--- Challenge ---
Please render every line of the listing below as a JSON list of strings, with one string per line and blank lines left out.

Extracted records:
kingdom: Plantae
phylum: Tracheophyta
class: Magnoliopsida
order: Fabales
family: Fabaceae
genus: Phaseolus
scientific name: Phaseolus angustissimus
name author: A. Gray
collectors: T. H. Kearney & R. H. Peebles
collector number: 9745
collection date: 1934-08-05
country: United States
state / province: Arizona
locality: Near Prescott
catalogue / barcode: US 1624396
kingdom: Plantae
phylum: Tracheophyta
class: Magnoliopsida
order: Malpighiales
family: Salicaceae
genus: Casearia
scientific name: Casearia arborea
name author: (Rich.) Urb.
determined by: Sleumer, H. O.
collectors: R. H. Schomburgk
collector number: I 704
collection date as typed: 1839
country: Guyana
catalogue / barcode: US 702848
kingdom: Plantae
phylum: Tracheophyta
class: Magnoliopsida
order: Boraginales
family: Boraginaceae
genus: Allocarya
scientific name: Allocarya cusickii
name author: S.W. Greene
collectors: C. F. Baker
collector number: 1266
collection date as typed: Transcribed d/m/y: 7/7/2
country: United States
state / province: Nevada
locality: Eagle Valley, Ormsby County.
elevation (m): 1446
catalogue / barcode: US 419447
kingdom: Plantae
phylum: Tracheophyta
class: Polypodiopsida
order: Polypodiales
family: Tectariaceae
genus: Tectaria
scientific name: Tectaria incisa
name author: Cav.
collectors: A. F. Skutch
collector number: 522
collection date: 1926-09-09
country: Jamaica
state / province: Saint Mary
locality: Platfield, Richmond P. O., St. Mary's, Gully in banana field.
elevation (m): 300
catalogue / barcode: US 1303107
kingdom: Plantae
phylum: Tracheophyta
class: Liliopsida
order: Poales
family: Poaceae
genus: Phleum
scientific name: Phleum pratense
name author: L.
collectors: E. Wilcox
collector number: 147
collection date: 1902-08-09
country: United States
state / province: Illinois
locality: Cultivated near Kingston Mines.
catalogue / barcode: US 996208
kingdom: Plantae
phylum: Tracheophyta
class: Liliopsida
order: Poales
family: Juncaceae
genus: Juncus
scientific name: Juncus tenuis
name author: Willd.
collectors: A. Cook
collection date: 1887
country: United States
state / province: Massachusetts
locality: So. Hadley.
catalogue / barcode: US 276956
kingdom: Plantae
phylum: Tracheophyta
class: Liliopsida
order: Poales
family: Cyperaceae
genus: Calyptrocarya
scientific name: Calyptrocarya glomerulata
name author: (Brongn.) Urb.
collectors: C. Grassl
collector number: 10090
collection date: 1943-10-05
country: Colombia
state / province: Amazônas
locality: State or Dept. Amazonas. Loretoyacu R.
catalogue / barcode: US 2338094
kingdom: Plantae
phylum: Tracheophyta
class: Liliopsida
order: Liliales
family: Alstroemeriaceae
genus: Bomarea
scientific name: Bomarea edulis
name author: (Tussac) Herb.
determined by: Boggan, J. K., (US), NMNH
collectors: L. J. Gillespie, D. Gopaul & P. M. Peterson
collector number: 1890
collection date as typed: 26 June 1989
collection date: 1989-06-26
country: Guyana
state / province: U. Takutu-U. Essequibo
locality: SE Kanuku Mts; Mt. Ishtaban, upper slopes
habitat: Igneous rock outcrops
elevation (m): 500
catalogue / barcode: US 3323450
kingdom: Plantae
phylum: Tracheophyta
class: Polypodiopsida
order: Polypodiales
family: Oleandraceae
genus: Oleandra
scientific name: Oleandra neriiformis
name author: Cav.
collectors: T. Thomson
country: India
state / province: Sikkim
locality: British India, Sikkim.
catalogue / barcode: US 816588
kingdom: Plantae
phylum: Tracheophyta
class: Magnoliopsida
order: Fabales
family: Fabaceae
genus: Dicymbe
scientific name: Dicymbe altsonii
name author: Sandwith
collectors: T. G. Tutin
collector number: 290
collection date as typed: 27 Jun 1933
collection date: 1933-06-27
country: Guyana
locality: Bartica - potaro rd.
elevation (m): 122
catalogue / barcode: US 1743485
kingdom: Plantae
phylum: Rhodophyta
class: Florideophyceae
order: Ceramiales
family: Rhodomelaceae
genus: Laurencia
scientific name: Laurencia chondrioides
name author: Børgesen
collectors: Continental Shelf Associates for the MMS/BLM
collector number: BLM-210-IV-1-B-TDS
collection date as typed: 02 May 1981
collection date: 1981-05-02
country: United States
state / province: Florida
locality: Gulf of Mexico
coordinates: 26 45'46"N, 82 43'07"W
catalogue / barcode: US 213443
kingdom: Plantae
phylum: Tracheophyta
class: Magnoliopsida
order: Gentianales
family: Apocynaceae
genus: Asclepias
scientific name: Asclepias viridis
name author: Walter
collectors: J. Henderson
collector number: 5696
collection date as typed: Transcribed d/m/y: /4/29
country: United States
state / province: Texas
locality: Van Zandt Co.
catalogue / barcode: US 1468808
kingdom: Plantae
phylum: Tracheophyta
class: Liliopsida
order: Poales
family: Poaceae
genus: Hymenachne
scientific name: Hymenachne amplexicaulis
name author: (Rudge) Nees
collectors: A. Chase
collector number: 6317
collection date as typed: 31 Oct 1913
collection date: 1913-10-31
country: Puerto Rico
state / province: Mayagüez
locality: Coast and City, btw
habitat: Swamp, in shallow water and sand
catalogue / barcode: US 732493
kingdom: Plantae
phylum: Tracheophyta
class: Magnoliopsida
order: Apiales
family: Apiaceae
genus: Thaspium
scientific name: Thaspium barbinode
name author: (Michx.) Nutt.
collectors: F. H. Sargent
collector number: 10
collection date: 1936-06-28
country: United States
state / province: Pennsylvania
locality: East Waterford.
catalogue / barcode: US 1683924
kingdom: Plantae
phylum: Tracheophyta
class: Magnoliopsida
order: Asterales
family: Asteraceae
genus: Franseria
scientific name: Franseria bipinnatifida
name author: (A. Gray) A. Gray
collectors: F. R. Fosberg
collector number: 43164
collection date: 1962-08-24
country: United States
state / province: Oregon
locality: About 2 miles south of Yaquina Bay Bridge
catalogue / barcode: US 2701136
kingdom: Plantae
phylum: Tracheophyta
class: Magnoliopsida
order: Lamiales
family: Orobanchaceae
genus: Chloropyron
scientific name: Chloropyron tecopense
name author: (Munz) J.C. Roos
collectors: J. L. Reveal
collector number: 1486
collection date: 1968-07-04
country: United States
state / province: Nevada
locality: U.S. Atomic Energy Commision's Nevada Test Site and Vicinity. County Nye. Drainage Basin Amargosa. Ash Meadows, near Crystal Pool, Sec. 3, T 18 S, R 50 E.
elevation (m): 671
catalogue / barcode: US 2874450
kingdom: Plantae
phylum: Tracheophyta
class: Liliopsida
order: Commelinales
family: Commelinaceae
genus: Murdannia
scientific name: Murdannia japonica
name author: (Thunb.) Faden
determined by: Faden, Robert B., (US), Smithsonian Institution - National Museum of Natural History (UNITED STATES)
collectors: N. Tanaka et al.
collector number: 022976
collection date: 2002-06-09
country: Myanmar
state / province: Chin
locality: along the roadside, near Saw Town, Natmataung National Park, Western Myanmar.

--- Full output ---
[
  "kingdom: Plantae",
  "phylum: Tracheophyta",
  "class: Magnoliopsida",
  "order: Fabales",
  "family: Fabaceae",
  "genus: Phaseolus",
  "scientific name: Phaseolus angustissimus",
  "name author: A. Gray",
  "collectors: T. H. Kearney & R. H. Peebles",
  "collector number: 9745",
  "collection date: 1934-08-05",
  "country: United States",
  "state / province: Arizona",
  "locality: Near Prescott",
  "catalogue / barcode: US 1624396",
  "kingdom: Plantae",
  "phylum: Tracheophyta",
  "class: Magnoliopsida",
  "order: Malpighiales",
  "family: Salicaceae",
  "genus: Casearia",
  "scientific name: Casearia arborea",
  "name author: (Rich.) Urb.",
  "determined by: Sleumer, H. O.",
  "collectors: R. H. Schomburgk",
  "collector number: I 704",
  "collection date as typed: 1839",
  "country: Guyana",
  "catalogue / barcode: US 702848",
  "kingdom: Plantae",
  "phylum: Tracheophyta",
  "class: Magnoliopsida",
  "order: Boraginales",
  "family: Boraginaceae",
  "genus: Allocarya",
  "scientific name: Allocarya cusickii",
  "name author: S.W. Greene",
  "collectors: C. F. Baker",
  "collector number: 1266",
  "collection date as typed: Transcribed d/m/y: 7/7/2",
  "country: United States",
  "state / province: Nevada",
  "locality: Eagle Valley, Ormsby County.",
  "elevation (m): 1446",
  "catalogue / barcode: US 419447",
  "kingdom: Plantae",
  "phylum: Tracheophyta",
  "class: Polypodiopsida",
  "order: Polypodiales",
  "family: Tectariaceae",
  "genus: Tectaria",
  "scientific name: Tectaria incisa",
  "name author: Cav.",
  "collectors: A. F. Skutch",
  "collector number: 522",
  "collection date: 1926-09-09",
  "country: Jamaica",
  "state / province: Saint Mary",
  "locality: Platfield, Richmond P. O., St. Mary's, Gully in banana field.",
  "elevation (m): 300",
  "catalogue / barcode: US 1303107",
  "kingdom: Plantae",
  "phylum: Tracheophyta",
  "class: Liliopsida",
  "order: Poales",
  "family: Poaceae",
  "genus: Phleum",
  "scientific name: Phleum pratense",
  "name author: L.",
  "collectors: E. Wilcox",
  "collector number: 147",
  "collection date: 1902-08-09",
  "country: United States",
  "state / province: Illinois",
  "locality: Cultivated near Kingston Mines.",
  "catalogue / barcode: US 996208",
  "kingdom: Plantae",
  "phylum: Tracheophyta",
  "class: Liliopsida",
  "order: Poales",
  "family: Juncaceae",
  "genus: Juncus",
  "scientific name: Juncus tenuis",
  "name author: Willd.",
  "collectors: A. Cook",
  "collection date: 1887",
  "country: United States",
  "state / province: Massachusetts",
  "locality: So. Hadley.",
  "catalogue / barcode: US 276956",
  "kingdom: Plantae",
  "phylum: Tracheophyta",
  "class: Liliopsida",
  "order: Poales",
  "family: Cyperaceae",
  "genus: Calyptrocarya",
  "scientific name: Calyptrocarya glomerulata",
  "name author: (Brongn.) Urb.",
  "collectors: C. Grassl",
  "collector number: 10090",
  "collection date: 1943-10-05",
  "country: Colombia",
  "state / province: Amazônas",
  "locality: State or Dept. Amazonas. Loretoyacu R.",
  "catalogue / barcode: US 2338094",
  "kingdom: Plantae",
  "phylum: Tracheophyta",
  "class: Liliopsida",
  "order: Liliales",
  "family: Alstroemeriaceae",
  "genus: Bomarea",
  "scientific name: Bomarea edulis",
  "name author: (Tussac) Herb.",
  "determined by: Boggan, J. K., (US), NMNH",
  "collectors: L. J. Gillespie, D. Gopaul & P. M. Peterson",
  "collector number: 1890",
  "collection date as typed: 26 June 1989",
  "collection date: 1989-06-26",
  "country: Guyana",
  "state / province: U. Takutu-U. Essequibo",
  "locality: SE Kanuku Mts; Mt. Ishtaban, upper slopes",
  "habitat: Igneous rock outcrops",
  "elevation (m): 500",
  "catalogue / barcode: US 3323450",
  "kingdom: Plantae",
  "phylum: Tracheophyta",
  "class: Polypodiopsida",
  "order: Polypodiales",
  "family: Oleandraceae",
  "genus: Oleandra",
  "scientific name: Oleandra neriiformis",
  "name author: Cav.",
  "collectors: T. Thomson",
  "country: India",
  "state / province: Sikkim",
  "locality: British India, Sikkim.",
  "catalogue / barcode: US 816588",
  "kingdom: Plantae",
  "phylum: Tracheophyta",
  "class: Magnoliopsida",
  "order: Fabales",
  "family: Fabaceae",
  "genus: Dicymbe",
  "scientific name: Dicymbe altsonii",
  "name author: Sandwith",
  "collectors: T. G. Tutin",
  "collector number: 290",
  "collection date as typed: 27 Jun 1933",
  "collection date: 1933-06-27",
  "country: Guyana",
  "locality: Bartica - potaro rd.",
  "elevation (m): 122",
  "catalogue / barcode: US 1743485",
  "kingdom: Plantae",
  "phylum: Rhodophyta",
  "class: Florideophyceae",
  "order: Ceramiales",
  "family: Rhodomelaceae",
  "genus: Laurencia",
  "scientific name: Laurencia chondrioides",
  "name author: Børgesen",
  "collectors: Continental Shelf Associates for the MMS/BLM",
  "collector number: BLM-210-IV-1-B-TDS",
  "collection date as typed: 02 May 1981",
  "collection date: 1981-05-02",
  "country: United States",
  "state / province: Florida",
  "locality: Gulf of Mexico",
  "coordinates: 26 45'46\"N, 82 43'07\"W",
  "catalogue / barcode: US 213443",
  "kingdom: Plantae",
  "phylum: Tracheophyta",
  "class: Magnoliopsida",
  "order: Gentianales",
  "family: Apocynaceae",
  "genus: Asclepias",
  "scientific name: Asclepias viridis",
  "name author: Walter",
  "collectors: J. Henderson",
  "collector number: 5696",
  "collection date as typed: Transcribed d/m/y: /4/29",
  "country: United States",
  "state / province: Texas",
  "locality: Van Zandt Co.",
  "catalogue / barcode: US 1468808",
  "kingdom: Plantae",
  "phylum: Tracheophyta",
  "class: Liliopsida",
  "order: Poales",
  "family: Poaceae",
  "genus: Hymenachne",
  "scientific name: Hymenachne amplexicaulis",
  "name author: (Rudge) Nees",
  "collectors: A. Chase",
  "collector number: 6317",
  "collection date as typed: 31 Oct 1913",
  "collection date: 1913-10-31",
  "country: Puerto Rico",
  "state / province: Mayagüez",
  "locality: Coast and City, btw",
  "habitat: Swamp, in shallow water and sand",
  "catalogue / barcode: US 732493",
  "kingdom: Plantae",
  "phylum: Tracheophyta",
  "class: Magnoliopsida",
  "order: Apiales",
  "family: Apiaceae",
  "genus: Thaspium",
  "scientific name: Thaspium barbinode",
  "name author: (Michx.) Nutt.",
  "collectors: F. H. Sargent",
  "collector number: 10",
  "collection date: 1936-06-28",
  "country: United States",
  "state / province: Pennsylvania",
  "locality: East Waterford.",
  "catalogue / barcode: US 1683924",
  "kingdom: Plantae",
  "phylum: Tracheophyta",
  "class: Magnoliopsida",
  "order: Asterales",
  "family: Asteraceae",
  "genus: Franseria",
  "scientific name: Franseria bipinnatifida",
  "name author: (A. Gray) A. Gray",
  "collectors: F. R. Fosberg",
  "collector number: 43164",
  "collection date: 1962-08-24",
  "country: United States",
  "state / province: Oregon",
  "locality: About 2 miles south of Yaquina Bay Bridge",
  "catalogue / barcode: US 2701136",
  "kingdom: Plantae",
  "phylum: Tracheophyta",
  "class: Magnoliopsida",
  "order: Lamiales",
  "family: Orobanchaceae",
  "genus: Chloropyron",
  "scientific name: Chloropyron tecopense",
  "name author: (Munz) J.C. Roos",
  "collectors: J. L. Reveal",
  "collector number: 1486",
  "collection date: 1968-07-04",
  "country: United States",
  "state / province: Nevada",
  "locality: U.S. Atomic Energy Commision's Nevada Test Site and Vicinity. County Nye. Drainage Basin Amargosa. Ash Meadows, near Crystal Pool, Sec. 3, T 18 S, R 50 E.",
  "elevation (m): 671",
  "catalogue / barcode: US 2874450",
  "kingdom: Plantae",
  "phylum: Tracheophyta",
  "class: Liliopsida",
  "order: Commelinales",
  "family: Commelinaceae",
  "genus: Murdannia",
  "scientific name: Murdannia japonica",
  "name author: (Thunb.) Faden",
  "determined by: Faden, Robert B., (US), Smithsonian Institution - National Museum of Natural History (UNITED STATES)",
  "collectors: N. Tanaka et al.",
  "collector number: 022976",
  "collection date: 2002-06-09",
  "country: Myanmar",
  "state / province: Chin",
  "locality: along the roadside, near Saw Town, Natmataung National Park, Western Myanmar."
]